What the task asks: List each line of the listing below that contains the string "categories", treating uppercase and lowercase letters as distinct.
Top of Material for this task
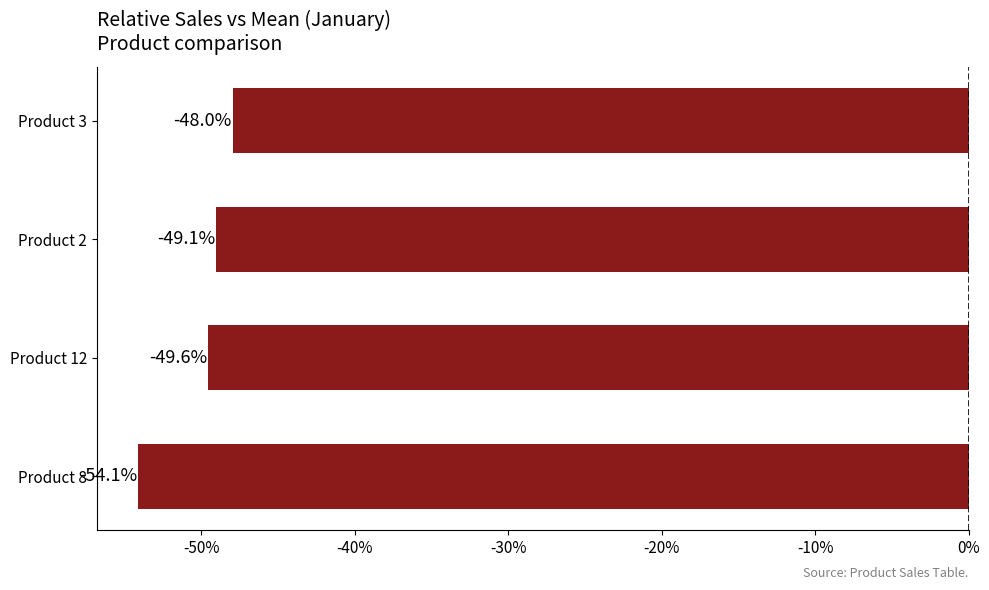

Rank the categories by value from highest to lowest.

Product 3, Product 2, Product 12, Product 8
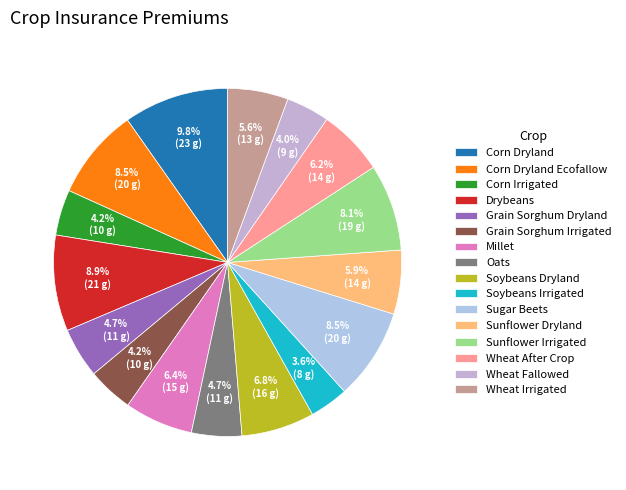

What percentage is NOT represented by Grain Sorghum Irrigated?

95.8%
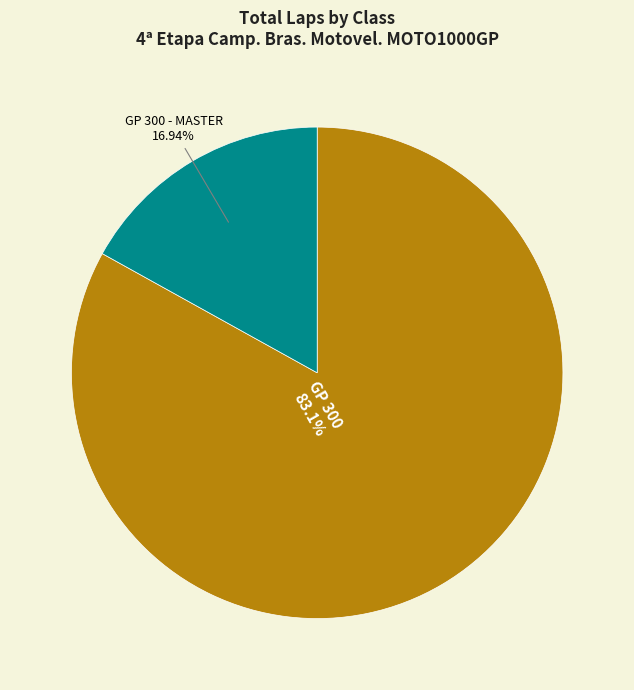

Is there any slice that represents more than half of the pie?

Yes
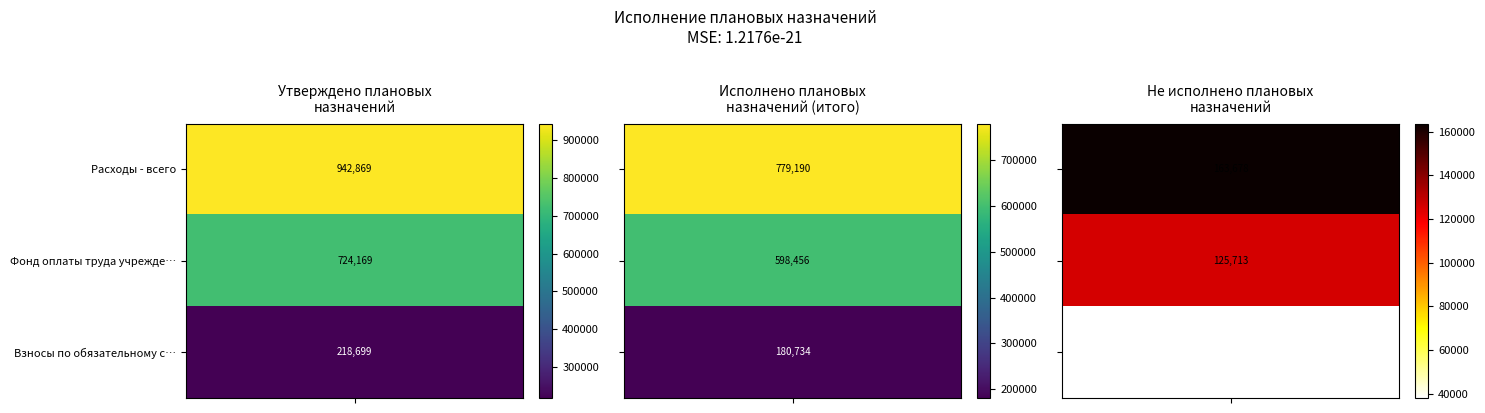

Which series has the largest total across all categories?

Расходы - всего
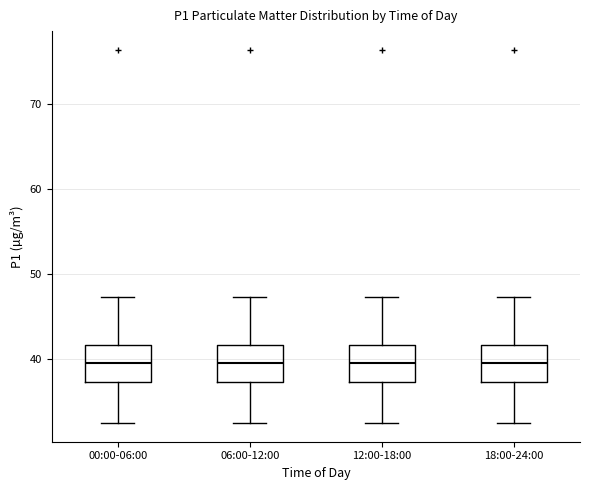

Where does the median line of the box for 12:00-18:00 sit on the y-axis? The values are not printed on the chart, so give them approximately, as read against the axis.

40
Bottom of Material for this task
Answer box:
Rank the categories by value from highest to lowest.
Which series has the largest total across all categories?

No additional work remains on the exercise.